About $3.7 million of that is in some 266,000 shares he owns of the stock of International Speedway Corp., the company he formed that owns the speedways at Daytona, Darlington, S.C., and Talladega, Ala.

NASCAR itself issued only six shares, and France owned less than a share (.9672), which was valued in 1989 at $353,048.

France himself is responsible for nearly every penny of that wealth, for when he and his young family arrived in Daytona in 1934, he had $25 in his pocket and $75 in the bank.

A native of Washington, D.C., France was then a young mechanic who drove race cars on the tracks around the nation's capital and the East Coast. Although the nation was in the throes of the Great Depression, France worked a variety of jobs. His move south, originally with Miami in mind, was simply to get a fresh start.

Curiosity drew him to Daytona and Ormond beaches for a visit. He was well aware that the great land speed trials had been held there since 1902. He and his wife decided this was where they wanted to be, so they rented a three-room bungalow in Daytona for $13.50 a month.
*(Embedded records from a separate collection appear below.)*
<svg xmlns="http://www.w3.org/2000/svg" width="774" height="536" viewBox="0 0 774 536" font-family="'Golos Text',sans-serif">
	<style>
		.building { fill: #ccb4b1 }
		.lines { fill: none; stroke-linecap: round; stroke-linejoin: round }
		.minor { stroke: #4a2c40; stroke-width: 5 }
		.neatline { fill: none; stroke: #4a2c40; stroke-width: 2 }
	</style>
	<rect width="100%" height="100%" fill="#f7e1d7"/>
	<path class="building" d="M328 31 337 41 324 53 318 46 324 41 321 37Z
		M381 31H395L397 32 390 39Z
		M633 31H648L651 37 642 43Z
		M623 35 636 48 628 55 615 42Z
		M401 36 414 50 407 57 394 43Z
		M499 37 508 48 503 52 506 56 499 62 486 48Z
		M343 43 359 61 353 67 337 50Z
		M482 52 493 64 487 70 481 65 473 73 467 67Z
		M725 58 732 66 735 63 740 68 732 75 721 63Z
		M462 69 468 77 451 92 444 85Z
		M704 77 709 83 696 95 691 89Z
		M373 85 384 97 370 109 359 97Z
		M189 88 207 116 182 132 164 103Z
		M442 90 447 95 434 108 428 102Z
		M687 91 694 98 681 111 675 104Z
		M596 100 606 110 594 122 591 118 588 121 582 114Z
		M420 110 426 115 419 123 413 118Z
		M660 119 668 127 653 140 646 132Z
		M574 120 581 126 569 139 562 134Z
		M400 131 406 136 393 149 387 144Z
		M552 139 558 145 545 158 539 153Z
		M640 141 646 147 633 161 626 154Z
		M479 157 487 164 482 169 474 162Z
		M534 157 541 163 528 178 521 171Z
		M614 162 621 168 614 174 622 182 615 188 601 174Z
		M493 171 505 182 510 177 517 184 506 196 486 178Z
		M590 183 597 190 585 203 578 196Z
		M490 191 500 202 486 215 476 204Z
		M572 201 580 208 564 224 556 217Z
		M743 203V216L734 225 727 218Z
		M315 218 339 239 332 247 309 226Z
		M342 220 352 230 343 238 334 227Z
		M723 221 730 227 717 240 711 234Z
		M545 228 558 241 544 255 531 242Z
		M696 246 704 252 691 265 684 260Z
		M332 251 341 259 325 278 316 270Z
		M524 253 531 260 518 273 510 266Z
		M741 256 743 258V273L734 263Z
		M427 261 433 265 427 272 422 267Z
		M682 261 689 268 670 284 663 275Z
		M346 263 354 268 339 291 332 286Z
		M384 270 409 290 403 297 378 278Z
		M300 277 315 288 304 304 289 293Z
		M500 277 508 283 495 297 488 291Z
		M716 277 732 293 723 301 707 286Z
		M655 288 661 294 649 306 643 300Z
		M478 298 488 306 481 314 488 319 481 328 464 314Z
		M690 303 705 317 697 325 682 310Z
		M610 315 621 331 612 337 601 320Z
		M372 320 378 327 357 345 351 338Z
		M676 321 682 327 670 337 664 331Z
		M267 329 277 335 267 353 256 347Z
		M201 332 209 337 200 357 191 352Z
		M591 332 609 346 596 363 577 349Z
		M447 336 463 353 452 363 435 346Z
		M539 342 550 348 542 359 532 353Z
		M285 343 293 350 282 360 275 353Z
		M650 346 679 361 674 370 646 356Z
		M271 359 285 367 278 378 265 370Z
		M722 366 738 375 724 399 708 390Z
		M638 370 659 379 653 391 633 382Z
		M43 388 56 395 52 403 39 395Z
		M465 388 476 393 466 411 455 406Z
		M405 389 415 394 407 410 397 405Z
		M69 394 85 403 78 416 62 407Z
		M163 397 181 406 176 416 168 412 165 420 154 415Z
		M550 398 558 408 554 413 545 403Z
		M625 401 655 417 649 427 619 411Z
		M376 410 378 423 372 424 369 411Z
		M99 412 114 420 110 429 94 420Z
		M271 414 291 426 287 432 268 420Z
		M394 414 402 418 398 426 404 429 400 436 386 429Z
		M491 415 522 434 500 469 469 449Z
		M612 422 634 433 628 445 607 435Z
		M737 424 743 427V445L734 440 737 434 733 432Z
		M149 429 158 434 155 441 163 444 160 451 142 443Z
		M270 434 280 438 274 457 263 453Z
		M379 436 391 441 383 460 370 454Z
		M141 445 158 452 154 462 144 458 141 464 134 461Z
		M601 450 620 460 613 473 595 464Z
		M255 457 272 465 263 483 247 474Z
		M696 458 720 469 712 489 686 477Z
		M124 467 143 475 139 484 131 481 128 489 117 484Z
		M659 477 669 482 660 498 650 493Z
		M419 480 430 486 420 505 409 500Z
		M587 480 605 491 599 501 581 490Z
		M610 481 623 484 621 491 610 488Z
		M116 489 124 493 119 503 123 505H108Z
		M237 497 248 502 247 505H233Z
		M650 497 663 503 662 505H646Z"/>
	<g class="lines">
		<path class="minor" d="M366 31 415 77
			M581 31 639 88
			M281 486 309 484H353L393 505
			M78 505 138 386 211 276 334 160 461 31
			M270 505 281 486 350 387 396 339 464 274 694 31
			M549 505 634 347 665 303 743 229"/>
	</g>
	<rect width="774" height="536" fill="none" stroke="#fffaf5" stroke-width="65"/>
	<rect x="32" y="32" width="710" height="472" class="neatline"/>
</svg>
Six months after France's arrival, the great land speed era at Daytona ended with Sir Malcolm Campbell's 330 mph run on the hard-packed sand at Daytona. The speeds had become too fast for the narrow beach and Campbell moved to the Bonneville Salt Flats in Utah.

To fill the void, Daytona leaders staged the first beach race for stock motor cars in 1936. France helped organize the event and raced in it, too. He was credited with a fifth-place finish, although the event was so chaotic, no one really knew who finished where.
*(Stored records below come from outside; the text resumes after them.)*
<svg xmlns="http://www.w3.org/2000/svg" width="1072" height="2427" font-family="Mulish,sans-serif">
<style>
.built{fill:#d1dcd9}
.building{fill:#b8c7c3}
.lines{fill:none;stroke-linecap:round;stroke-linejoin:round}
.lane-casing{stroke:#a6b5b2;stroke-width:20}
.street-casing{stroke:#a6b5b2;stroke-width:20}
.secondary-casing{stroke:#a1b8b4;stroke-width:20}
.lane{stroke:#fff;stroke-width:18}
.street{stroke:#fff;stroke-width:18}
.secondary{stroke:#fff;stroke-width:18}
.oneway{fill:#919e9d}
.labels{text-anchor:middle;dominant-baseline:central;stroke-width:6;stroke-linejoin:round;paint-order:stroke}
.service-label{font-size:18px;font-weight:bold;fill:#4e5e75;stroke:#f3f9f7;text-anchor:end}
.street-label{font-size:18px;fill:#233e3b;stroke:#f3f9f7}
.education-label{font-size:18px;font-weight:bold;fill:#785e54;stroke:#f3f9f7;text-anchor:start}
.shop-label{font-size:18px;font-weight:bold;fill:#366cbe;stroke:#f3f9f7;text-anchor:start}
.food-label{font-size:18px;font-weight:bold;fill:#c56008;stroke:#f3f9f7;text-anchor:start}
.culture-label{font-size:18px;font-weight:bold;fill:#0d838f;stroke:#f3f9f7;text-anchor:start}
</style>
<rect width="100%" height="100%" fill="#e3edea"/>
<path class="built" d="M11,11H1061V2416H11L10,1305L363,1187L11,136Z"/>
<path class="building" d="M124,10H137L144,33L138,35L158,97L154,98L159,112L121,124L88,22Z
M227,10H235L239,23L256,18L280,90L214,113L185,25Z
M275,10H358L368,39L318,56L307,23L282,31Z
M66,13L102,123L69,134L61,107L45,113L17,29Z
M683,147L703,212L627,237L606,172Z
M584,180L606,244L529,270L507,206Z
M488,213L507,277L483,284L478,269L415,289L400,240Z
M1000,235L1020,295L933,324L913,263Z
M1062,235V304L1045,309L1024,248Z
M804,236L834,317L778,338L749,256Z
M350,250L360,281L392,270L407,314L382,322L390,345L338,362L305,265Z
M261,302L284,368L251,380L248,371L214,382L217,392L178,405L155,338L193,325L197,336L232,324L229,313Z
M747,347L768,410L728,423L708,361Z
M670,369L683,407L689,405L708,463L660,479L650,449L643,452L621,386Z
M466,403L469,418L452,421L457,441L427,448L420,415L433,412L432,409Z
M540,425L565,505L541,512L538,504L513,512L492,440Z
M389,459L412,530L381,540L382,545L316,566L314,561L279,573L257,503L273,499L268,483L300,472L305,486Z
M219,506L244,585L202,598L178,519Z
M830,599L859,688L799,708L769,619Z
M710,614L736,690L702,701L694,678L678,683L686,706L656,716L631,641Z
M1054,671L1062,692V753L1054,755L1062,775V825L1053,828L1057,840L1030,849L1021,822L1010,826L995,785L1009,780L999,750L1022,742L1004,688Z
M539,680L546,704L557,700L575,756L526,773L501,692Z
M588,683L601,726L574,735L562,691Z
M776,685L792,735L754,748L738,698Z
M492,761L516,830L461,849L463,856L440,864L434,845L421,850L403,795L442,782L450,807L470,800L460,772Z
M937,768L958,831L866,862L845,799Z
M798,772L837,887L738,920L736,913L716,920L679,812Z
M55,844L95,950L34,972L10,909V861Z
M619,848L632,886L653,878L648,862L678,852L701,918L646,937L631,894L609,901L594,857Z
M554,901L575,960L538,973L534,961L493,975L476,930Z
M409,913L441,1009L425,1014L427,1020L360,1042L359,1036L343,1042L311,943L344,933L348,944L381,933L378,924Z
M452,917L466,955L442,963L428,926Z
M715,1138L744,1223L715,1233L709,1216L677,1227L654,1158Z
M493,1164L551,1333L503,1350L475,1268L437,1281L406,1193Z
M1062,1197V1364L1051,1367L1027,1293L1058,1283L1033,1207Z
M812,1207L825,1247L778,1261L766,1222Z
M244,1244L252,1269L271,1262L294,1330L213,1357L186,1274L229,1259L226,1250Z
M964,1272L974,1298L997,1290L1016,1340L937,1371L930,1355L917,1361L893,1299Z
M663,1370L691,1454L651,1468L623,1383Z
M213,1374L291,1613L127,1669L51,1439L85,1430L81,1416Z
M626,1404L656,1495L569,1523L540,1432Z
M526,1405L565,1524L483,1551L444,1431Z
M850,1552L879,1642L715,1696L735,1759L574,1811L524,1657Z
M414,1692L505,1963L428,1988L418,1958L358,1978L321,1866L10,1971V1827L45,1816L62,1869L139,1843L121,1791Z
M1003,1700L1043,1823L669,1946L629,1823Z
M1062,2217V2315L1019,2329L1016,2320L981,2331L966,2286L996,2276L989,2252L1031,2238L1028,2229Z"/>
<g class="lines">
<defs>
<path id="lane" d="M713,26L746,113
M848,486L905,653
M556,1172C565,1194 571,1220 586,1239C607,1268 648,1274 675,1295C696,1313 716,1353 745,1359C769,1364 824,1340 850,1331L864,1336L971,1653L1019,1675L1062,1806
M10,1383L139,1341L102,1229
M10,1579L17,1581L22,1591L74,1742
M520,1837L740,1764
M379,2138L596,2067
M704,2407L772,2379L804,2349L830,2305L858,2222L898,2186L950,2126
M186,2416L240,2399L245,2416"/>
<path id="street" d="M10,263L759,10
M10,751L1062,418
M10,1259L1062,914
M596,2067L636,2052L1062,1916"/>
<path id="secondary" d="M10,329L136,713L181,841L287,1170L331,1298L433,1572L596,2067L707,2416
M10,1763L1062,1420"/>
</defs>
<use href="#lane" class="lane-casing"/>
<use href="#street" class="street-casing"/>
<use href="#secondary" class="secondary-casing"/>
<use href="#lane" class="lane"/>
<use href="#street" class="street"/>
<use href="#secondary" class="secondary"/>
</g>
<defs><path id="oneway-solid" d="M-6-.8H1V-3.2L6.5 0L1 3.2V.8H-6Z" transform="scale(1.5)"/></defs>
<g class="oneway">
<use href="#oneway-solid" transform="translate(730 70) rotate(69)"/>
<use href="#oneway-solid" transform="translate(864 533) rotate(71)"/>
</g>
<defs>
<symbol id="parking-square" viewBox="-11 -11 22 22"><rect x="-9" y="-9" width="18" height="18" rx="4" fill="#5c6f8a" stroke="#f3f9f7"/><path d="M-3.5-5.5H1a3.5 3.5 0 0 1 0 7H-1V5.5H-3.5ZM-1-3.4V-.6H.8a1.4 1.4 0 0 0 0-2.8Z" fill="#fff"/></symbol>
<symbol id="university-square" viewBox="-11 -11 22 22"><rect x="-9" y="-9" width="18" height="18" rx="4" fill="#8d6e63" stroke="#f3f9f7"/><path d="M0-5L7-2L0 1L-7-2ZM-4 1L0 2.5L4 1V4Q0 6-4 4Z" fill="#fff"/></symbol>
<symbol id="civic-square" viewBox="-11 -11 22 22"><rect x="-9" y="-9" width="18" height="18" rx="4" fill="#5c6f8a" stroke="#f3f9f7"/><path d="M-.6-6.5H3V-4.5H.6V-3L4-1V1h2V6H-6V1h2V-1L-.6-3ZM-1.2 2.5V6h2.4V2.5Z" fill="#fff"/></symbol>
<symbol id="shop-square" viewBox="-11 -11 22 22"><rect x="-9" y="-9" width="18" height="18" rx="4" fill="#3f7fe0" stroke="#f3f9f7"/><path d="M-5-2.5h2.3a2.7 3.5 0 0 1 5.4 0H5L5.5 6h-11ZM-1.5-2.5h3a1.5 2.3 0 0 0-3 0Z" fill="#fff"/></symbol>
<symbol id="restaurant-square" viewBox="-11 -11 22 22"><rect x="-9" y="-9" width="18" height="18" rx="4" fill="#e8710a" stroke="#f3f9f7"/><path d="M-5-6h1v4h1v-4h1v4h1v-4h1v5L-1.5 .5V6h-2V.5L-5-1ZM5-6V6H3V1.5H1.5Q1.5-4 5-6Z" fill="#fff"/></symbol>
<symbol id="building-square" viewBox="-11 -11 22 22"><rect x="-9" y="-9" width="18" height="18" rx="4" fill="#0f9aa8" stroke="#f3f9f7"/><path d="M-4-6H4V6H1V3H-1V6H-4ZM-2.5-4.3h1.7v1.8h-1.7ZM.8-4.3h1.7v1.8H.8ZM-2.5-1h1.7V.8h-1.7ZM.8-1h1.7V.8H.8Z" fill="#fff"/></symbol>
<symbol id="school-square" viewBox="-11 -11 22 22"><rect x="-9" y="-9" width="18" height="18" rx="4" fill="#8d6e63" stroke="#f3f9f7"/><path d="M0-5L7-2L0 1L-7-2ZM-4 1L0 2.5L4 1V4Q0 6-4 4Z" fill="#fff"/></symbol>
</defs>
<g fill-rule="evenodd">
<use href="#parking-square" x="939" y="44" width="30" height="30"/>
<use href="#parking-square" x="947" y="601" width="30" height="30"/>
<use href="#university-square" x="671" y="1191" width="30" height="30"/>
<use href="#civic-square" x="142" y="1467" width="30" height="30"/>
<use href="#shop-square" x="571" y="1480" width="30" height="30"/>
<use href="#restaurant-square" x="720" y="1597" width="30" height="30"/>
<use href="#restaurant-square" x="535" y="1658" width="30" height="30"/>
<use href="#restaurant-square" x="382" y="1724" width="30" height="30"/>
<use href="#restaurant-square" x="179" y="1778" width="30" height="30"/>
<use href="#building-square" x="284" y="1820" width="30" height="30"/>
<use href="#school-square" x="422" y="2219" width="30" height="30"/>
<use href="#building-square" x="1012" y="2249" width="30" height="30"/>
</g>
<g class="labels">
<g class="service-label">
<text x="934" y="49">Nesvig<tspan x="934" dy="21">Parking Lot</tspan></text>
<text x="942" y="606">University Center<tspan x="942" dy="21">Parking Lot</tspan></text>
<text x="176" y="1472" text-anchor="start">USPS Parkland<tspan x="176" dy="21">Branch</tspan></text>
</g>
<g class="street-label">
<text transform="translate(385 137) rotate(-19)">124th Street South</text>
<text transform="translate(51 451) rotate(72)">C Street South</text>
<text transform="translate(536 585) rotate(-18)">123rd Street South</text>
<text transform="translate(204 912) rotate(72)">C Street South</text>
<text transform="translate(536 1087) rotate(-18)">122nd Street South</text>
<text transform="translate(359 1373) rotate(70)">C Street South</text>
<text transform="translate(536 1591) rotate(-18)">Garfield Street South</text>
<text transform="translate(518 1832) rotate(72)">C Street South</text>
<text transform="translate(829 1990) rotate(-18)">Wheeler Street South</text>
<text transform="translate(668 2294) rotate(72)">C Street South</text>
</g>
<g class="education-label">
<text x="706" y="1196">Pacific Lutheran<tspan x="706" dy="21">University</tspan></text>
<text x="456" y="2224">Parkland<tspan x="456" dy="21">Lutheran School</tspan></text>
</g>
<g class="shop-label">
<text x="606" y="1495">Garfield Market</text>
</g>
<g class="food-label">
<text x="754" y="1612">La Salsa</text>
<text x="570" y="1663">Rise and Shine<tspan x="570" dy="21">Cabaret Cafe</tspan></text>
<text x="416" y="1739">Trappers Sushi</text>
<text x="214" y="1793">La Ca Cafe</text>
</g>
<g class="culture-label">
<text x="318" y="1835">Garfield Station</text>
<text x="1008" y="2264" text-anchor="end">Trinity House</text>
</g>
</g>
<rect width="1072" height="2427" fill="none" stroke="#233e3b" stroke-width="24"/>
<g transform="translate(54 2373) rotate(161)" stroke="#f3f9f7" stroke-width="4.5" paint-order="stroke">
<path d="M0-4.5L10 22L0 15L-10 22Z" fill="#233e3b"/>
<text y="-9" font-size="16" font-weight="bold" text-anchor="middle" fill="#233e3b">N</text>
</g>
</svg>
That first effort lost $22,000, but France and others doggedly pressed forward and managed to continue staging the race. France became the promoter in 1938 and began holding two races a year. He also continued racing, winning in 1938 and 1940.

It was an era when a lap prize could be $5 credit at the Red Pig Barbeque, a box of extra fancy Hav-a-Tampa cigars, a bottle of rum from the Walgreen Liquor Store or $25 credit at Dick Rose's used-car lot.

After World War II, the popularity of the beach races mushroomed. Manufacturers became actively involved. They engineered modifications in their passenger cars to make them better for the races.

By 1948 - only a year after he organized NASCAR - France realized that the days of beach racing were numbered. Simply, there was not enough room for all the fans.

It took 11 years and a seemingly endless series of roadblocks for France to overcome, but by 1959, the Daytona International Speedway was built and made ready for its first race.

The success of NASCAR made France a wealthy man. But by 1988, he certainly had not become the Donald Trump of Daytona Beach. He did not enrich himself at the expense of his organization.

France and his wife live in a $350,000 house on the Halifax River in Ormond Beach. And he held interest in several parcels of land, including some oceanfront acreage, in the town of Ponce Inlet, where the beach course was located in the 1940s and 1950s.

Beyond that, his only property is a couple of modestly valued lots in Volusia County, the court file shows.

In 1989, the France family began selling some of his assets to ease the tax burden on his estate. They set up a gift program for his descendants. The Ponce Inlet beachfront property was sold. On June 20, 1989, NASCAR purchased France's stock in the organization.

"It's sad," Earles said. "He doesn't know anyone anymore. But I think so much of Bill. He's a man who always thought about improving everything he's ever done."